I would give my soul

In the chapter 2, Lord Henry Wotton meets Dorian Grey, and he finds him to be totally unselfconscious about his beauty. They are both enthralled by the beauty that the painter Basil has captured in the portrait of Dorian. Lord Henry is telling that Dorian is young and beautiful, and that beauty is the wonder of wonders, like a natural spectacle. But the truth is that youth and beauty are not forever like for the guy in the paint, and so Dorian “has only a few years in which to live really, perfectly, and fully”. Indeed, when your youth goes, your beauty will go with it, and then you will suddenly discover that there are no triumphs left for you. Lord Henry incites Dorian to live fully and to always search for new sensations, because he will never get back his youth. By his words, Dorian recognized himself for the first time, and the sense of his own beauty came on him like a revelation.

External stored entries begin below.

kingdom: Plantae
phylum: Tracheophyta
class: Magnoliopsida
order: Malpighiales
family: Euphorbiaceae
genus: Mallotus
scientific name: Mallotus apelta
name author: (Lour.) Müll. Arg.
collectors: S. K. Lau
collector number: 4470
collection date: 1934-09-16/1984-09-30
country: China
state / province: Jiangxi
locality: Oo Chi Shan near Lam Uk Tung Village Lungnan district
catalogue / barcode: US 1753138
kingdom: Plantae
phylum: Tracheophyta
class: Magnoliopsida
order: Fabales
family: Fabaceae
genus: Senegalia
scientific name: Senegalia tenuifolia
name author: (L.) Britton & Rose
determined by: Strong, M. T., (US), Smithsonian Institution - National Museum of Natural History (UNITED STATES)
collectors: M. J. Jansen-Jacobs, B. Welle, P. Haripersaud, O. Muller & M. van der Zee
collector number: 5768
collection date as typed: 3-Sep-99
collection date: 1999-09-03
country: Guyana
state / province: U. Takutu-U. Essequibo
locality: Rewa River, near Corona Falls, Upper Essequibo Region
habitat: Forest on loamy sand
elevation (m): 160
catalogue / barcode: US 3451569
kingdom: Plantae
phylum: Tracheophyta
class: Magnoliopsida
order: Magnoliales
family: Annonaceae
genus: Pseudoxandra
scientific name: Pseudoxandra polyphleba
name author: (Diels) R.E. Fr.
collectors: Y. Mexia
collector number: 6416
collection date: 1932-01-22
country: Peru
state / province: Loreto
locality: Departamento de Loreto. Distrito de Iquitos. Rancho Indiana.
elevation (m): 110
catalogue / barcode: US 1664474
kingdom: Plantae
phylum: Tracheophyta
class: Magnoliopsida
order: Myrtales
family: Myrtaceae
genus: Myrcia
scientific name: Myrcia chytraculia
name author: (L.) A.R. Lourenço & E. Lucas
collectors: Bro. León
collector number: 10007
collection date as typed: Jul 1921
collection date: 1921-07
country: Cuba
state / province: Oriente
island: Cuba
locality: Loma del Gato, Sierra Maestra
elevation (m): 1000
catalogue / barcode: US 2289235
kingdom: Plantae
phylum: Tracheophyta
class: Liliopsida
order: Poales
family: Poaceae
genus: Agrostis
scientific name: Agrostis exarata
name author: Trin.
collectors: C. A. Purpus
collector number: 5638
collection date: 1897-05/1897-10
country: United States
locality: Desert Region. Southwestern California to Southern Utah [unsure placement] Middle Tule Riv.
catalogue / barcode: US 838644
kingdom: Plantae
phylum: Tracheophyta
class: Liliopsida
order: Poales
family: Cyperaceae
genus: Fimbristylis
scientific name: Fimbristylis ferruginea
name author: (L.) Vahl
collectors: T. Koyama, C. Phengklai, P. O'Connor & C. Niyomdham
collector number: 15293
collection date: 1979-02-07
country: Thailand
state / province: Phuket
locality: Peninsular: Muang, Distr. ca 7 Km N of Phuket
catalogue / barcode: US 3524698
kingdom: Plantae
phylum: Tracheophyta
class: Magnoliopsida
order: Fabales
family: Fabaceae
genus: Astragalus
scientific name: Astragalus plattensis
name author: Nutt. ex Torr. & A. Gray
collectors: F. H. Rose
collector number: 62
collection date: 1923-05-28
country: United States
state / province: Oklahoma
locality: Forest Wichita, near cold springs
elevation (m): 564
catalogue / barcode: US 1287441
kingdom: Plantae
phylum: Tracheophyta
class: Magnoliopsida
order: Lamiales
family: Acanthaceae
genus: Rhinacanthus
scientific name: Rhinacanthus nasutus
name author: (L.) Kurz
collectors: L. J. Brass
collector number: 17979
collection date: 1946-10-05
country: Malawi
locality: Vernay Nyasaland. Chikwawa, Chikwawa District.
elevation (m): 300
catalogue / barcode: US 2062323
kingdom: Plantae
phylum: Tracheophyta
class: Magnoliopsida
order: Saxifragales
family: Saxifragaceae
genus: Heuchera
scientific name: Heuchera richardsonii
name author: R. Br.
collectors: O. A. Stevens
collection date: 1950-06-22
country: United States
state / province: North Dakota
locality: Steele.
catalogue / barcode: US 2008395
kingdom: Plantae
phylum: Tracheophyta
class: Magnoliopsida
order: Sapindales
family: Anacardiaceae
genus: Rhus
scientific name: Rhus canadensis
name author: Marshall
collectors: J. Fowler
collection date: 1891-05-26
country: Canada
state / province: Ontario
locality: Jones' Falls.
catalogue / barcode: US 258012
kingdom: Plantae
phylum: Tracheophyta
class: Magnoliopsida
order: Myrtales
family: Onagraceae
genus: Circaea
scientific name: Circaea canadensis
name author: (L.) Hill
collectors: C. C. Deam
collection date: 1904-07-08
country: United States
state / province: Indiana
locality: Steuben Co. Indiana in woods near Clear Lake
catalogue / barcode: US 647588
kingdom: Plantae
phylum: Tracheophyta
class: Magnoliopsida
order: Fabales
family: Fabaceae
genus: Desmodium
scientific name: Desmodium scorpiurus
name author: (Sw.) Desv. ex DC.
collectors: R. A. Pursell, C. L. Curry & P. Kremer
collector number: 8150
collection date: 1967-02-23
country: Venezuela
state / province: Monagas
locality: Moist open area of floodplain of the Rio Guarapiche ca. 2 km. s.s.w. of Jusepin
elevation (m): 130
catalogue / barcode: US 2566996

And so, Dorian sells his soul to the devil so that all his desires might be satisfied. In the novel this soul is the picture, which records the signs of time, the corruption, the horror and the sins concealed under the mask of Dorian’s timeless beauty. Wilde plays on the Renaissance idea of the correspondence existing between the physical and spiritual realms: beautiful people are moral people and ugly people are immoral people. The picture represents the dark side of Dorian’s personality, his double, which he tries to forget by locking it in a room. The moral of the novel is that every excess must be punished and reality cannot be escaped.